Shiledar continued, “AI enables real-time supply and demand balancing, reducing power savings and operational costs while increasing resiliency across the grid. Industry leaders such as Vestas, ENERCON, JinkoSolar, and First Solar are deploying AI at scale to improve operational performance, reduce costs, and enhance asset reliability.”
Data centers drive renewable energy expansion
Data centers are emerging as a key driver of rapid expansion and strategic importance in the renewable energy space, driven primarily by the surge in power demand related to AI workloads. In response, hyperscalers and colocation operators are accelerating investments in sustainable power solutions to handle increasing loads while advancing decarbonization efforts.
Reflecting the scale and sustainability of AI-driven demand growth, technology companies are increasingly partnering with utilities and energy developers to secure renewable energy supplies for data center operations. For example, in December 2025, Google and NextEra Energy announced a partnership to develop gigawatt-scale AI data centers powered by clean energy. Meanwhile, Equinix has partnered with CleanMax on a 33MW captive renewable power project.

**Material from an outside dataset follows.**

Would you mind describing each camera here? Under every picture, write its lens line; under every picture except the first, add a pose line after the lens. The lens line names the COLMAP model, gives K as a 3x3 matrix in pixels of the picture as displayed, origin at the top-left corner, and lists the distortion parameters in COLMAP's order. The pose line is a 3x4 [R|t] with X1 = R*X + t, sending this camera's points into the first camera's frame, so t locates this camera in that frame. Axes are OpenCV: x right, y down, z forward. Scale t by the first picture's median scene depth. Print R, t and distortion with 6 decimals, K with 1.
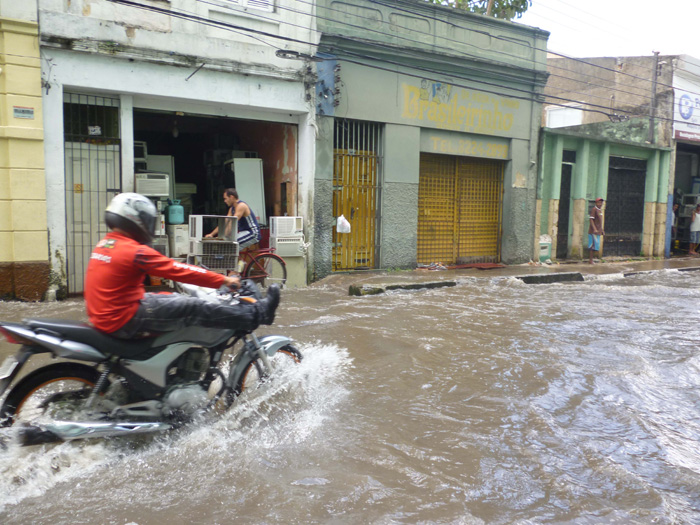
lens RADIAL K [[587.6, 0, 351.8], [0, 587.6, 262.0], [0, 0, 1]] dist [-0.009713, -0.006687]
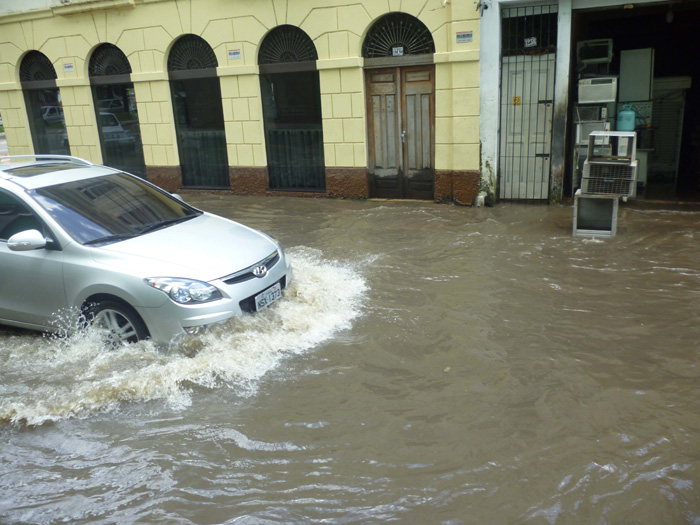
lens RADIAL K [[587.6, 0, 347.0], [0, 587.6, 262.1], [0, 0, 1]] dist [-0.009713, -0.006687]
pose [[0.539652, 0.191464, -0.819828, 0.293544], [-0.014866, 0.975812, 0.218107, -0.069023], [0.841757, -0.105515, 0.529444, 0.156499]]
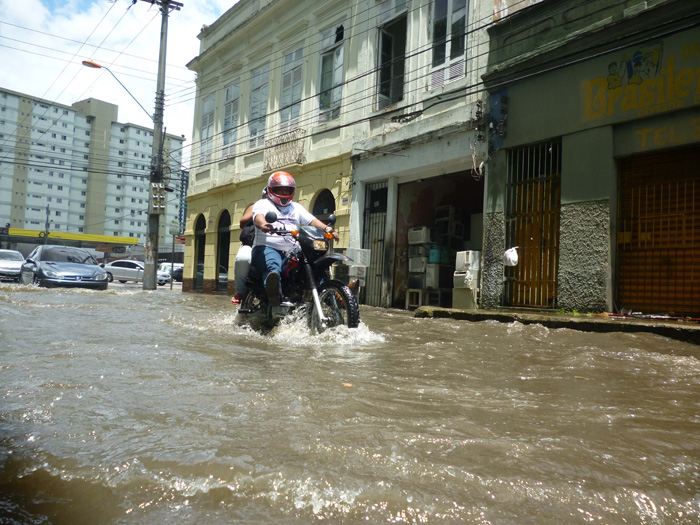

Schleder concluded: “After President Donald Trump’s second-term policy changes, renewable energy has entered a ‘two-speed’ expansion. U.S. federal support is tilting toward fossil fuels and away from green incentives, slow adoption, and rising costs, while a global shift continues due to falling costs, corporate demand, grid economics, and non-U.S. policies.
“In contrast, China’s clean energy economy is accelerating. In 2025, clean energy drove more than 90% of incremental investment growth, and renewable energy manufacturing and installation contributed to more than a third of China’s overall economic expansion. As a result, global renewable energy is increasingly decoupled from U.S. federal policy, and the U.S. faces deployment delays while the rest of the world scales up to record investment and capacity additions.”